Visiones desde la Plaza Mayor
Antonio Escudero Ríos
Emisario
Por Luis Mateo Diez
Viene Antonio Escudero cuando menos se espera y de pronto uno se percata de que no está solo en el mundo, de que la soledad sería insoportable sin que acudiese Antonio a salvarnos del naufragio. Somos muchos los que con él tenernos contraída esta deuda cotidiana. Todos los años que Antonio lleva viniendo a la Plaza Mayor se encaminan por el conducto de sus llegadas: el emisario cumple el cometido de la buena nueva y, además, en ese cometido siempre hay una noticia de amigos, alguna encomienda bondadosa, la palabra justa de salutación y aliento, con frecuencia en latín o citando al clásico más a mano, para que la mañana discurra feliz y beneficiosa. Todas las mensajerías de Antonio Escudero, sean cuales sean, están garantizadas por su talante, ya que siempre contienen lo mejor que el emisario encuentra en los libros y en la vida, lo que quiere decir que jamás: transporta mensaje que no provenga de su generosidad. Mensajero y viajero y probablemente viajante, dada la catadura de su presencia: del flequillo que tanto le alaban sus amigas al cartelón de las muestras de su negocio, siempre muestras espirituales y literarias, fotocopias y efectos desencuadernados de revistas universales y libros fascinantes.
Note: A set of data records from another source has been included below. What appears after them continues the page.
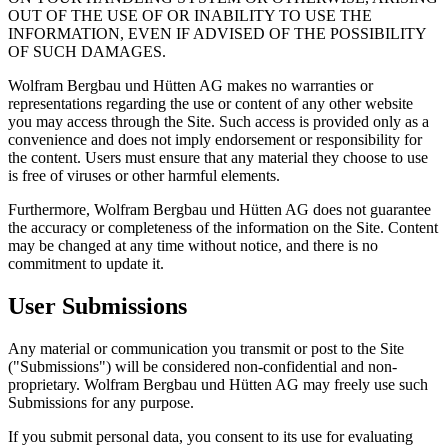
OUT OF THE USE OF OR INABILITY TO USE THE
INFORMATION, EVEN IF ADVISED OF THE POSSIBILITY
OF SUCH DAMAGES.
Wolfram Bergbau und Hütten AG makes no warranties or
representations regarding the use or content of any other website
you may access through the Site. Such access is provided only as a
convenience and does not imply endorsement or responsibility for
the content. Users must ensure that any material they choose to use
is free of viruses or other harmful elements.
Furthermore, Wolfram Bergbau und Hütten AG does not guarantee
the accuracy or completeness of the information on the Site. Content
may be changed at any time without notice, and there is no
commitment to update it.
User Submissions
Any material or communication you transmit or post to the Site
("Submissions") will be considered non-confidential and non-
proprietary. Wolfram Bergbau und Hütten AG may freely use such
Submissions for any purpose.
If you submit personal data, you consent to its use for evaluating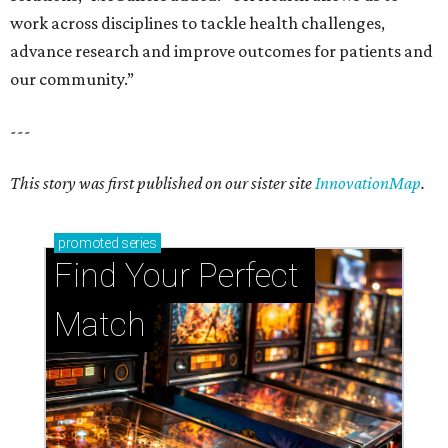
work across disciplines to tackle health challenges,
advance research and improve outcomes for patients and
our community.”
---
This story was first published on our sister site
InnovationMap
.
promoted
series
Find Your Perfect 
Match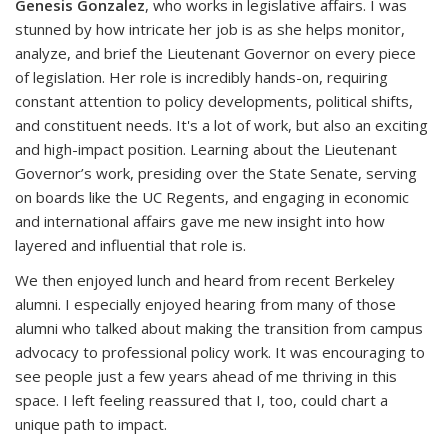
Genesis Gonzalez
, who works in legislative affairs. I was
stunned by how intricate her job is as she helps monitor,
analyze, and brief the Lieutenant Governor on every piece
of legislation. Her role is incredibly hands-on, requiring
constant attention to policy developments, political shifts,
and constituent needs. It's a lot of work, but also an exciting
and high-impact position. Learning about the Lieutenant
Governor’s work, presiding over the State Senate, serving
on boards like the UC Regents, and engaging in economic
and international affairs gave me new insight into how
layered and influential that role is.
We then enjoyed lunch and heard from recent Berkeley
alumni. I especially enjoyed hearing from many of those
alumni who talked about making the transition from campus
advocacy to professional policy work. It was encouraging to
see people just a few years ahead of me thriving in this
space. I left feeling reassured that I, too, could chart a
unique path to impact.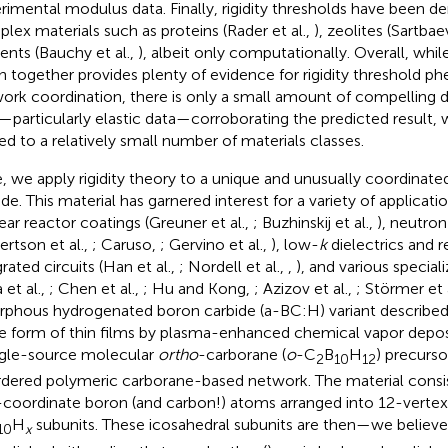
rimental modulus data. Finally, rigidity thresholds have been 
lex materials such as proteins (Rader et al.,
), zeolites (Sartbae
nts (Bauchy et al.,
), albeit only computationally. Overall, while
n together provides plenty of evidence for rigidity threshold 
ork coordination, there is only a small amount of compelling d
—particularly elastic data—corroborating the predicted result,
ted to a relatively small number of materials classes.
, we apply rigidity theory to a unique and unusually coordinate
ide. This material has garnered interest for a variety of applicati
ear reactor coatings (Greuner et al.,
; Buzhinskij et al.,
), neutro
ertson et al.,
; Caruso,
; Gervino et al.,
), low-
k
dielectrics and r
rated circuits (Han et al.,
; Nordell et al.,
,
), and various special
 et al.,
; Chen et al.,
; Hu and Kong,
; Azizov et al.,
; Störmer et 
phous hydrogenated boron carbide (a-BC:H) variant describe
he form of thin films by plasma-enhanced chemical vapor depo
ngle-source molecular
ortho
-carborane (
o
-C
B
H
) precurso
2
10
12
rdered polymeric carborane-based network. The material consis
-coordinate boron (and carbon!) atoms arranged into 12-vertex
H
subunits. These icosahedral subunits are then—we believe 
10
x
Viajante que va y viene, emitiendo y comentando, regalando el último descubrimiento, con la malicia risueña de algún rabino jocoso. La verdad es que son ya muchos años compartiendo entregas y pedazos de memoria y palabras mañaneras por la Plaza: un viaje de esquinas, cañas y cafés con leche, en el que jamás falta la novedad de su sabiduría, que es una sabiduría clásica y a la vez extremadamente novedosa, ni el repaso de sus renovadas curiosidades. Uno de los agradecimientos de estar en la Plaza es poder estar a merced de emisarios que te buscan no para pedirte algo sino para dártelo, como si tú fueses un punto cardinal de su navegación por el mundo, porque todavía queda gente, a lo mejor más de la que creemos, que orienta su existencia exclusivamente desde la amistad. Antonio y yo hicimos una vez hace mil años, un viaje a Israel, comimos carpas en el Lago Tiberíades y compartimos un misterioso atardecer en Safed. Me parece que aquel atardecer reconvirtió al emisario que Antonio llevaba dentro y todavía lo hizo mejor.